## WRITTEN TASK A
In the syllabus, translate this sentence into Spanish: "The main prerequisite is Discrete Mathematics, Math 245."

## PASSAGE SHOWN
┄┄┄┄┄┄

SCHEDULE | |
ASSIGNMENTS |
We are using an excellent text book in this course. It takes an unusual approach to the subject, starting with structures that you know well--the integers and polynomials--then developing the more general theory of rings before introducing groups. The author organizes the material to emphasize central themes in abstract algebra: divisibility, the notion of congruence, the creation of new algebraic structures from known ones and homomorphims (functions that preserve structure). Chapters 1 and 2 discuss these notions for the integers; Chapters 4 and 5 discuss them for polynomial rings. Chapters 3, and 6 develop the same ideas for general rings. Chapter 7 is a new beginning, introducing the more general and abstract theory of groups. We will only cover one half of this chapter. Next semester we will spend several weeks on group theory, then turn to the study of specific families of rings.
The main prerequisite is Discrete Mathematics, Math 245. It will be worthwhile to review the fundamentals of logic ("and", "or", "implies", "for all", "there exists", and negation). We will use a variety of proof methods in this course: direct proof, proof by contradiction, and mathematical induction. We use equivalence relations.
SECTIONS | TOPICS | TIME |
Ch. 1,2 | The integers: divisibility, primality. Congruence classes and arithmetic, the rings Z_m | 3 weeks |
Ch, 3 | General rings, and homorphisms | 2 weeks |
Ch. 4 | Polynomial rings, divisibility and irreducibility. | 2 weeks |
Ch. 5 | Congruence classes and arithmetic in polynomial rings. | 2 weeks |
Ch. 6 | Congruences classes and arithmetic for general rings. | 2 weeks |
§7.1-5 | Groups. | 4 weeks |
Written assignments should be carefully and neatly presented.
The relative weights of the work are given below.
Weekly work | 250 |
Tests | 450 |
Final | 300 |
Total | 1000 |

┄┄┄┄┄┄

## RECORDS SUPPLIED
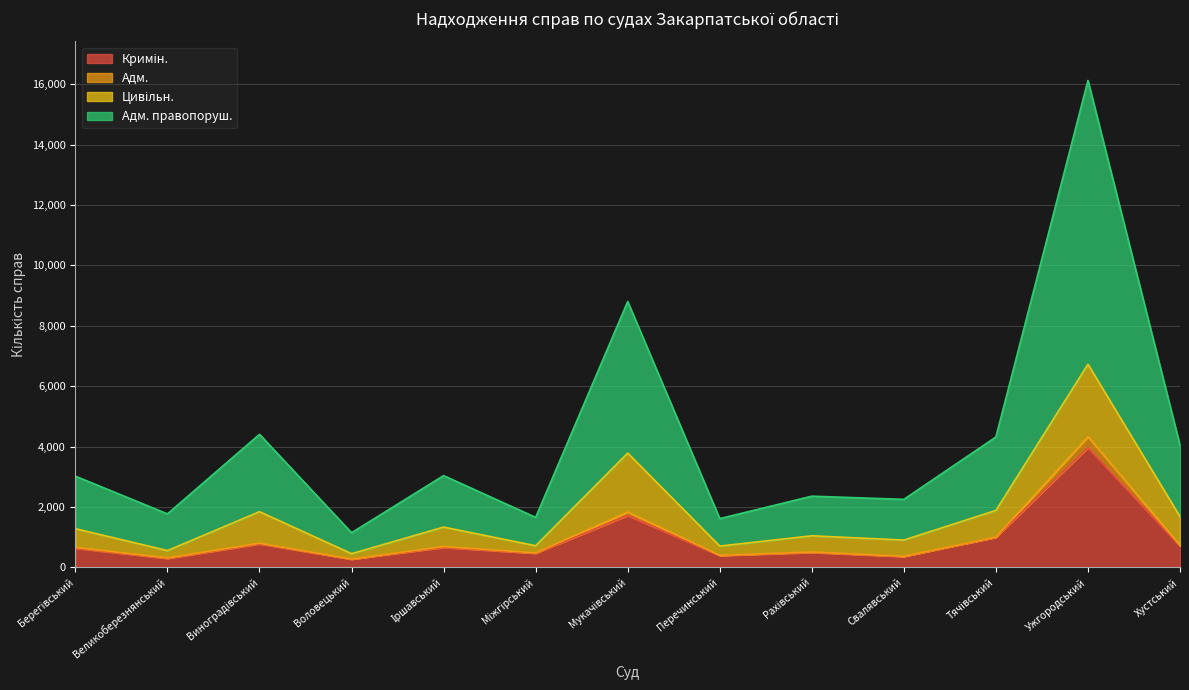

Which category has the highest value in the Адм. series?

Ужгородський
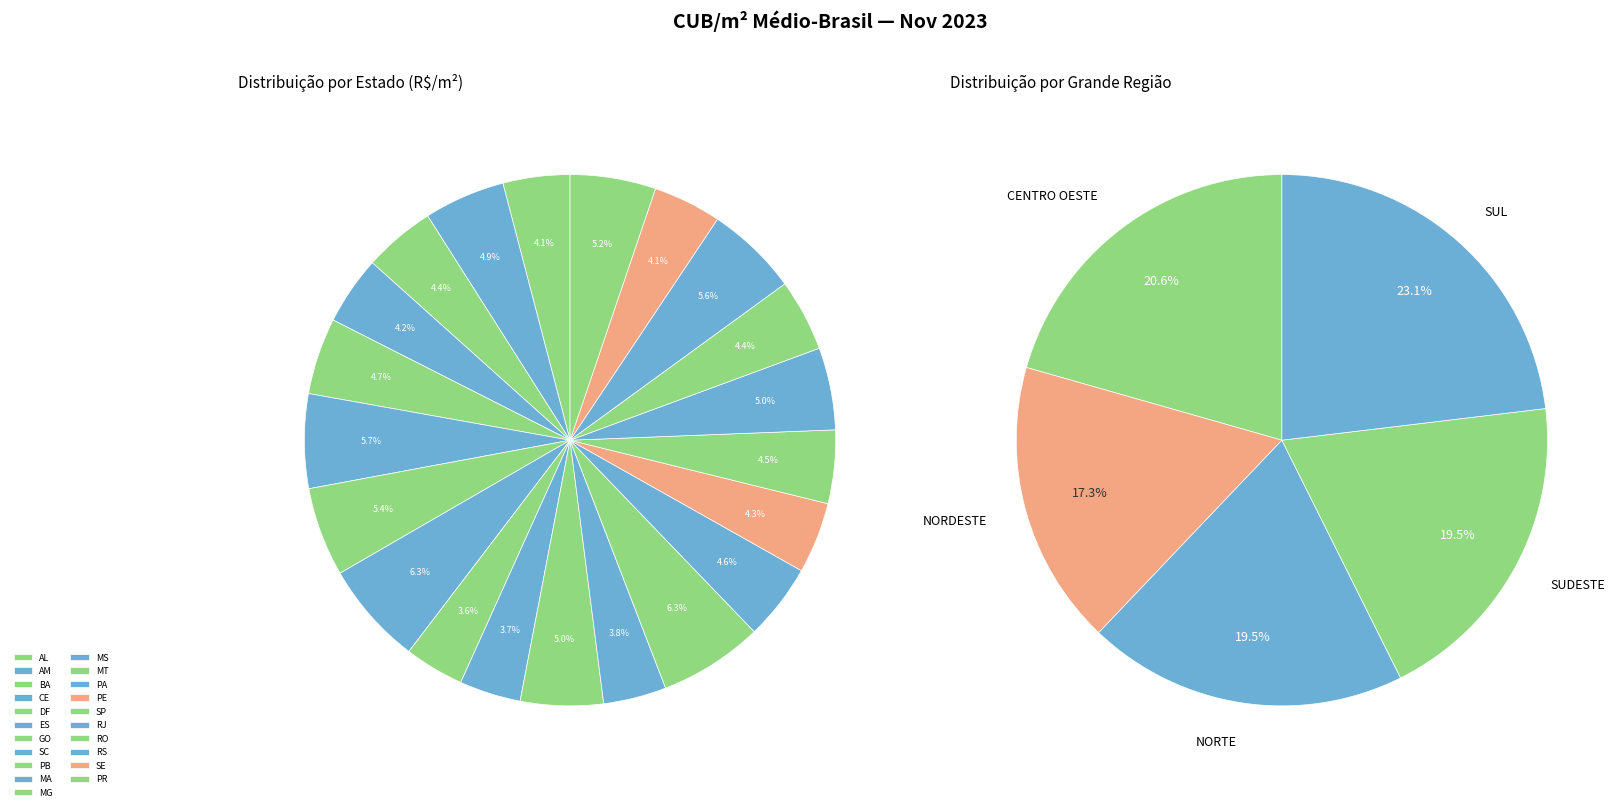

To the nearest percent, what portion does CE represent?

4%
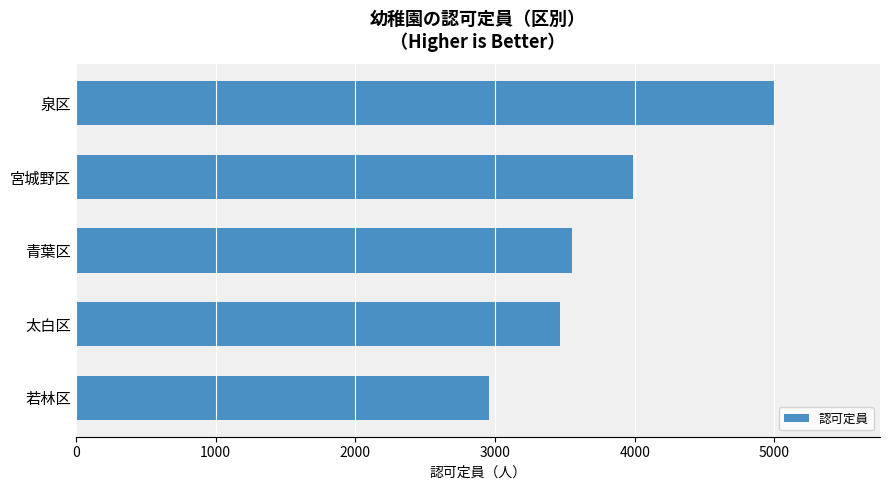

What is the label of the 3rd bar from the top?

青葉区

┄┄┄┄┄┄

## WRITTEN TASK B
Render everything in the listing from the line containing "Ужгородський" down to the end of the listing as a JSON list of strings, one string per line. Skip blank lines and leave the pictures out.

## EXPECTED ANSWER A
El requisito previo principal es Matemáticas Discretas, Math 245.

## EXPECTED ANSWER B
[
  "Ужгородський",
  "To the nearest percent, what portion does CE represent?",
  "4%",
  "What is the label of the 3rd bar from the top?",
  "青葉区"
]